=== Entries shown ===

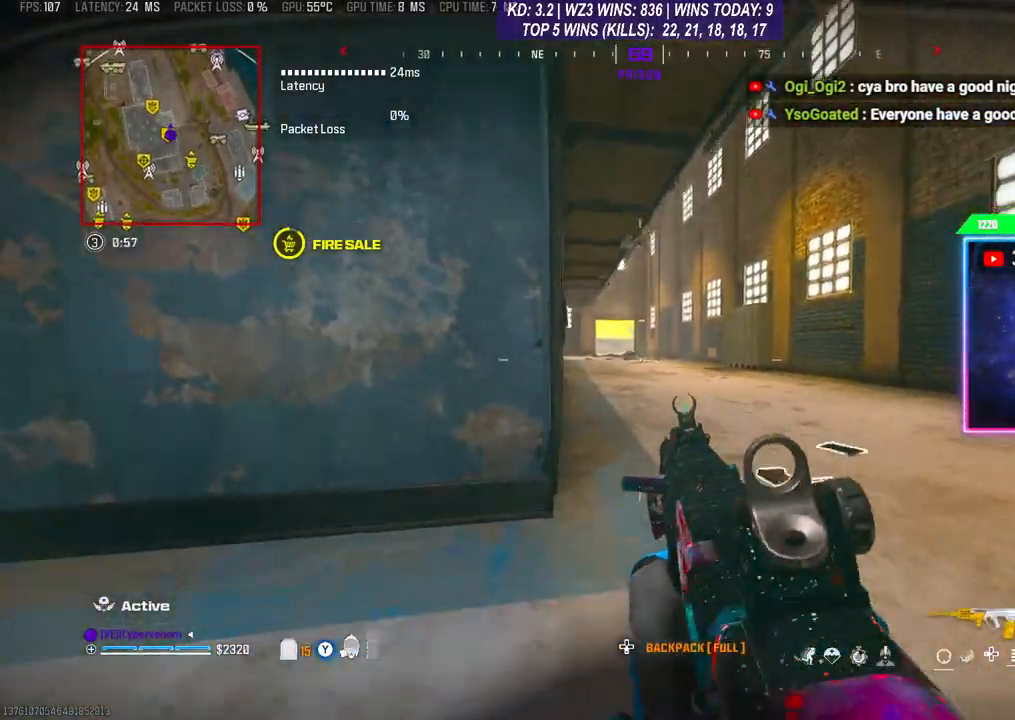
{"buttons": ["L2"], "left_stick": "center", "right_stick": "center", "events": []}
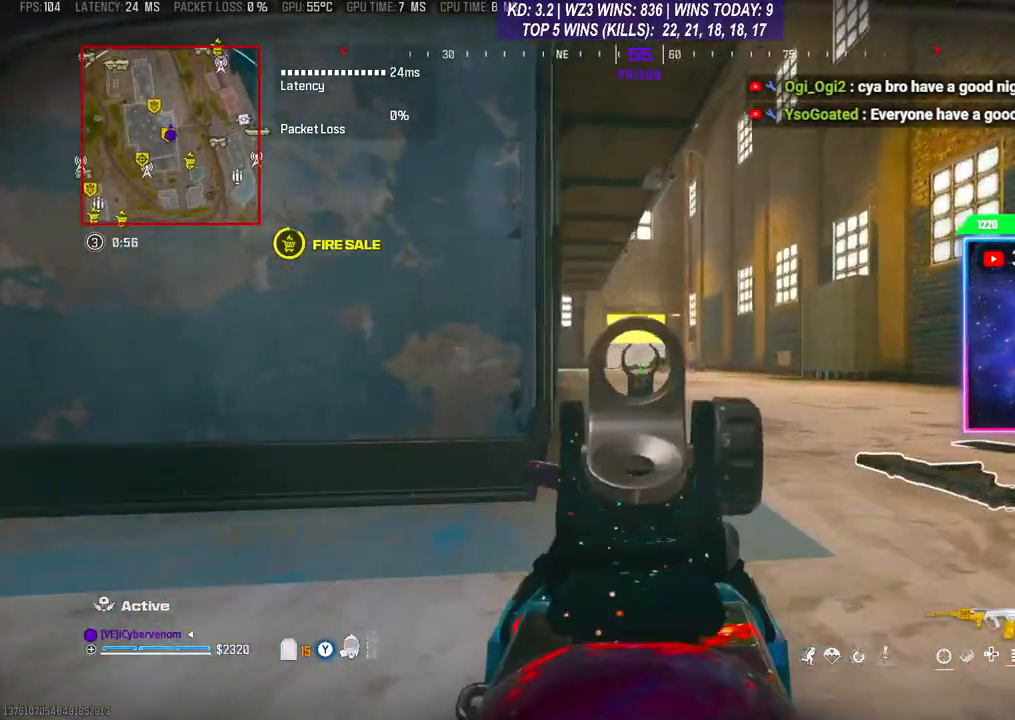
{"buttons": ["L2"], "left_stick": "center", "right_stick": "center", "events": []}
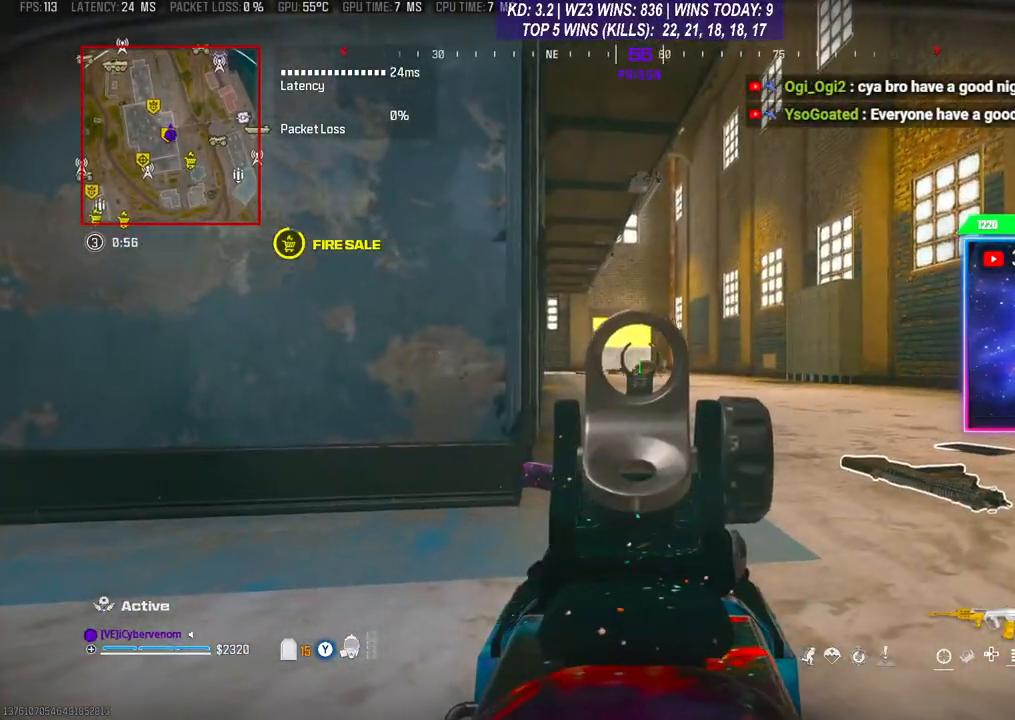
{"buttons": ["L2"], "left_stick": "center", "right_stick": "center", "events": []}
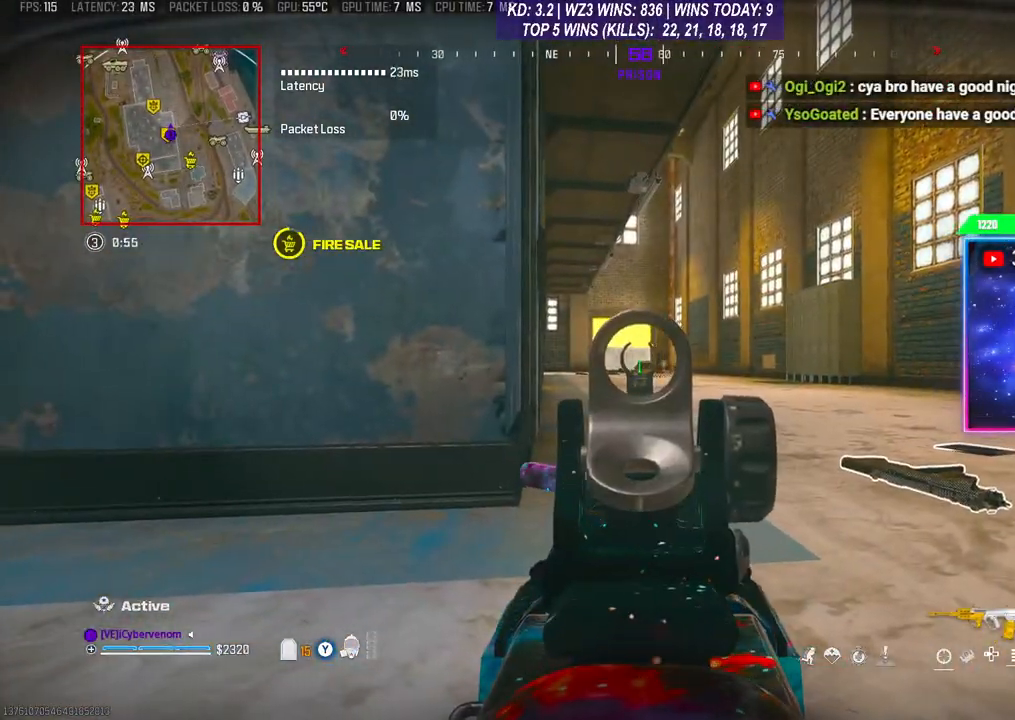
{"buttons": ["L2"], "left_stick": "center", "right_stick": "center", "events": []}
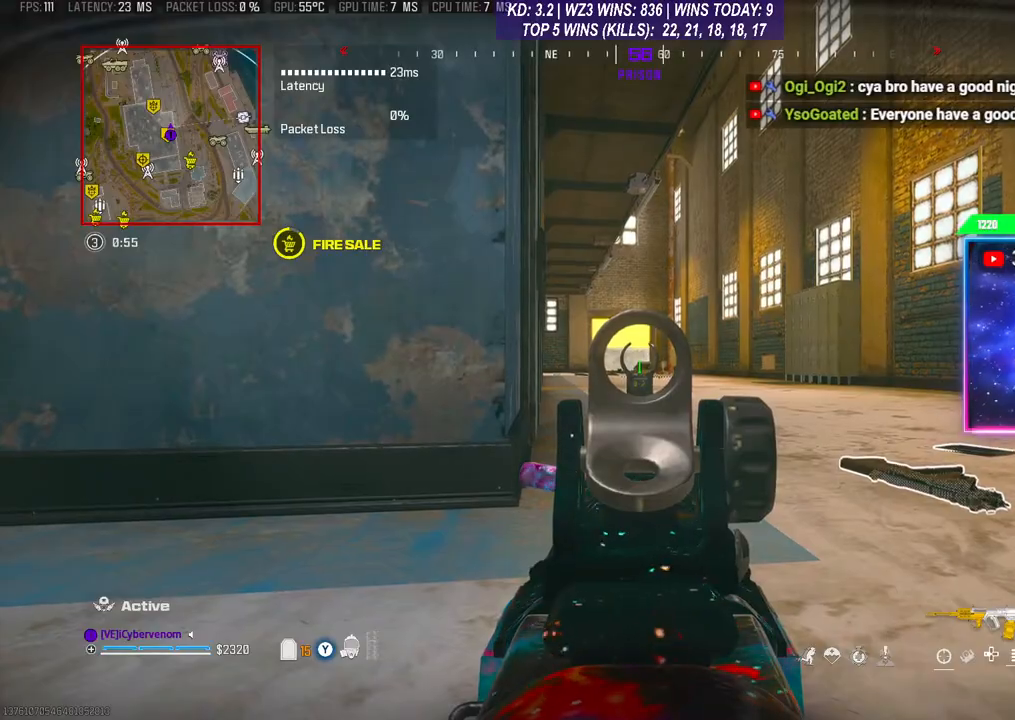
{"buttons": ["L2"], "left_stick": "center", "right_stick": "center", "events": []}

===

Work request:
Copy every record exactly, without the pictures.

Written response:
{"buttons": ["L2"], "left_stick": "center", "right_stick": "center", "events": []}
{"buttons": ["L2"], "left_stick": "center", "right_stick": "center", "events": []}
{"buttons": ["L2"], "left_stick": "center", "right_stick": "center", "events": []}
{"buttons": ["L2"], "left_stick": "center", "right_stick": "center", "events": []}
{"buttons": ["L2"], "left_stick": "center", "right_stick": "center", "events": []}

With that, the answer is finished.